A new Executive Instrument (E.I. 164) signed by President Akufo-Addo on June 15, 2020made it an offence for refusing to wear a face mask in public and that punishment is a prison sentence of four to 10 years or a fine of GH¢12,000 to GH¢60,000 or both.
This E.I did not go down well with the GBA, which has issued a statement to that effect. A statement signed by the President for the Ghana Bar Association, Anthony Forson, said although punishment needs to be meted out to individuals who flout the law, the penalties of Act 1012 and EI 164 are harsh.
“The GBA is apprehensive that the prisons which are presently congested, may shortly be teeming with convicts who are unable to pay fines imposed by Courts under Section 6 and paragraph 4(2).” A fine of not less than 10 penalty units and not more than 150 penalty units or a term of imprisonment of not less than one month and not more than two years.” the statement said.

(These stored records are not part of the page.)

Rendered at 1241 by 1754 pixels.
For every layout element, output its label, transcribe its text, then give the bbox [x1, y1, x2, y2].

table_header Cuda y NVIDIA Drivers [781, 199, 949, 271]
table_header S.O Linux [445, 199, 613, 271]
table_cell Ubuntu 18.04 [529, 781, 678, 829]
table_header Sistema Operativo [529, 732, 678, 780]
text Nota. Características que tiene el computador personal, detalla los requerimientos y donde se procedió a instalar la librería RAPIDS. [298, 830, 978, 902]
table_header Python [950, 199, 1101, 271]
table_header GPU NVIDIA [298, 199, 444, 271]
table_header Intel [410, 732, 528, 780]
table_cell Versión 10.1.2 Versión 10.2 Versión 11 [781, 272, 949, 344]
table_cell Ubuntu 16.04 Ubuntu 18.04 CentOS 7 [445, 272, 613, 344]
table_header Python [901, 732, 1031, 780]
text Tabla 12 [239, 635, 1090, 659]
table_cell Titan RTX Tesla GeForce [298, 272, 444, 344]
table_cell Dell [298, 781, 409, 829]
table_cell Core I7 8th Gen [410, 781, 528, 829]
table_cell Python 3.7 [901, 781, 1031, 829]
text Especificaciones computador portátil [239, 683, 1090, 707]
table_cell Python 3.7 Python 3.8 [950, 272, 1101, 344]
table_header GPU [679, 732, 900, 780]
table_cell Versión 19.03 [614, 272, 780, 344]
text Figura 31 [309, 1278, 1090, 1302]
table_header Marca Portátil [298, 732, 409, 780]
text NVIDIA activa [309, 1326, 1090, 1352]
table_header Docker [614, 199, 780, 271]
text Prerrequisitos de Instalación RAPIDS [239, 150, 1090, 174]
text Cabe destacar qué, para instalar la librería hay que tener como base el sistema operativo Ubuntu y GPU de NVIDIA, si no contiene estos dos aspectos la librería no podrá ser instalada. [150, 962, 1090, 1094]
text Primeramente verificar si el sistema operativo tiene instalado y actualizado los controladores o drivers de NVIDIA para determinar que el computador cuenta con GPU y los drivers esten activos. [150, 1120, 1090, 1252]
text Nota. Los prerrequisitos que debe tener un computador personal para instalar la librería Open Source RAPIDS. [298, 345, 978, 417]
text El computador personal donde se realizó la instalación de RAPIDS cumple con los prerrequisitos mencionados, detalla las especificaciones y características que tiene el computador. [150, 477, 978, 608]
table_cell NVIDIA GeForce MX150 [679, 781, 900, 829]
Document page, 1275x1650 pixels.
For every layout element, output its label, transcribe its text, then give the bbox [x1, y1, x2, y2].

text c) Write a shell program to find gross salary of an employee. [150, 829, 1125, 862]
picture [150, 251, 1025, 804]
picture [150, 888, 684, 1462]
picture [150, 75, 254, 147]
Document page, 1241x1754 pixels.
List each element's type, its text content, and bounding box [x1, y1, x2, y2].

But speaking on Atinka FM’s Drive with host Ekourba Gyasi, Vice Chair for the Constitutional and Legal Affairs Committee of Parliament, Ebenezer Kojo Kum, asked the general public to take interest in all bills that come to Parliament.
He argued that the law was passed in March and has been implemented since May and without concerns.
He noted that GBA has voiced their concerns and that the committee can only have a second look at it after the process has been addressed and subsequently initiated by the Attorney General.
“I will advise that sometimes when we have concerns about a Bill which has been laid in Parliament at the initial stage, that is the right time to raise those concerns because when we got to the sentencing regime in Parliament, the house itself was heated. There was a very heated argument and it was a hell of a time imposing them”, he opined.